Records from a data source:
************

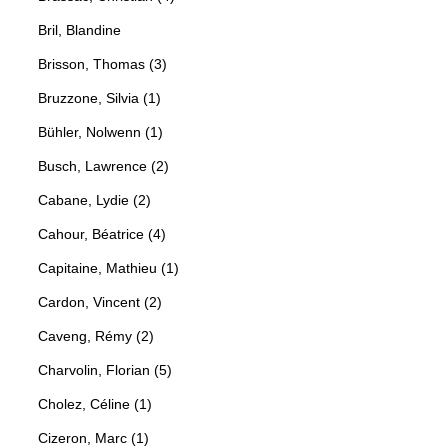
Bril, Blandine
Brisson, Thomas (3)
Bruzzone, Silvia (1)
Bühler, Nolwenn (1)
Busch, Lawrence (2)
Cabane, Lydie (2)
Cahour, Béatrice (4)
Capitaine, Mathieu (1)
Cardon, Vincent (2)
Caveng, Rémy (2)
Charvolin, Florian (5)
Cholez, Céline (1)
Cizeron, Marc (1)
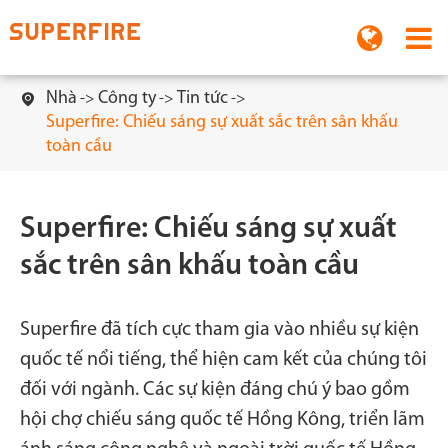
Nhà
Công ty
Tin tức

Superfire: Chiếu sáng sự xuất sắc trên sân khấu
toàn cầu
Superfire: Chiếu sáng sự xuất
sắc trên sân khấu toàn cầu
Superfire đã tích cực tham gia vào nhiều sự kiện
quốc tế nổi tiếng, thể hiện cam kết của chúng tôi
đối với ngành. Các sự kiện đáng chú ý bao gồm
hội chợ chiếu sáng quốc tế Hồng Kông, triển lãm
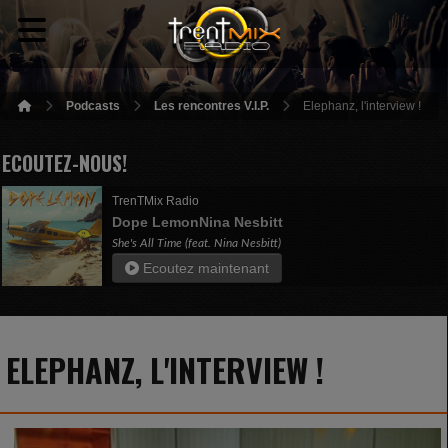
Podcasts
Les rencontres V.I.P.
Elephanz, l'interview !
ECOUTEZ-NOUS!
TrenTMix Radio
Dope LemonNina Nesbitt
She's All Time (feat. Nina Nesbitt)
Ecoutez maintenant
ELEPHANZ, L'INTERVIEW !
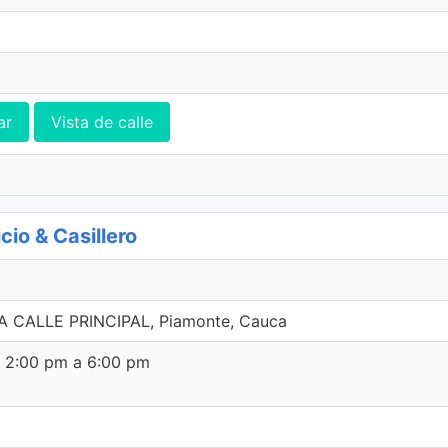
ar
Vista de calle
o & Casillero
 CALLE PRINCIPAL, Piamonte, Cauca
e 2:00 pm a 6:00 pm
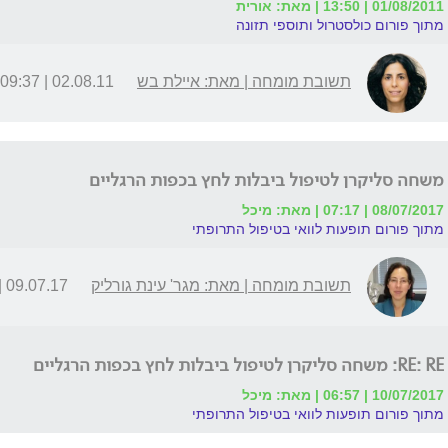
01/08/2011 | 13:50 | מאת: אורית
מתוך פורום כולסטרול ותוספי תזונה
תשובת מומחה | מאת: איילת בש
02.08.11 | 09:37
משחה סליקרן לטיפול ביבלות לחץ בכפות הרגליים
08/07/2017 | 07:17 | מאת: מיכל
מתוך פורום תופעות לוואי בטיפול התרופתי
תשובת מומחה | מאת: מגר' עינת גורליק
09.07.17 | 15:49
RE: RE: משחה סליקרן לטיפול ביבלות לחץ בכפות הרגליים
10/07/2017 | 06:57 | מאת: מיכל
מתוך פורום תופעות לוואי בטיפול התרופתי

************

TASK GOAL
Leave out any pictures, please, and quote only the lines from the top of the data through the line that contains "Les rencontres V.I.P.".

OUTPUT FOR THIS TASK
Bril, Blandine
Brisson, Thomas (3)
Bruzzone, Silvia (1)
Bühler, Nolwenn (1)
Busch, Lawrence (2)
Cabane, Lydie (2)
Cahour, Béatrice (4)
Capitaine, Mathieu (1)
Cardon, Vincent (2)
Caveng, Rémy (2)
Charvolin, Florian (5)
Cholez, Céline (1)
Cizeron, Marc (1)
Nhà
Công ty
Tin tức

Superfire: Chiếu sáng sự xuất sắc trên sân khấu
toàn cầu
Superfire: Chiếu sáng sự xuất
sắc trên sân khấu toàn cầu
Superfire đã tích cực tham gia vào nhiều sự kiện
quốc tế nổi tiếng, thể hiện cam kết của chúng tôi
đối với ngành. Các sự kiện đáng chú ý bao gồm
hội chợ chiếu sáng quốc tế Hồng Kông, triển lãm
Podcasts
Les rencontres V.I.P.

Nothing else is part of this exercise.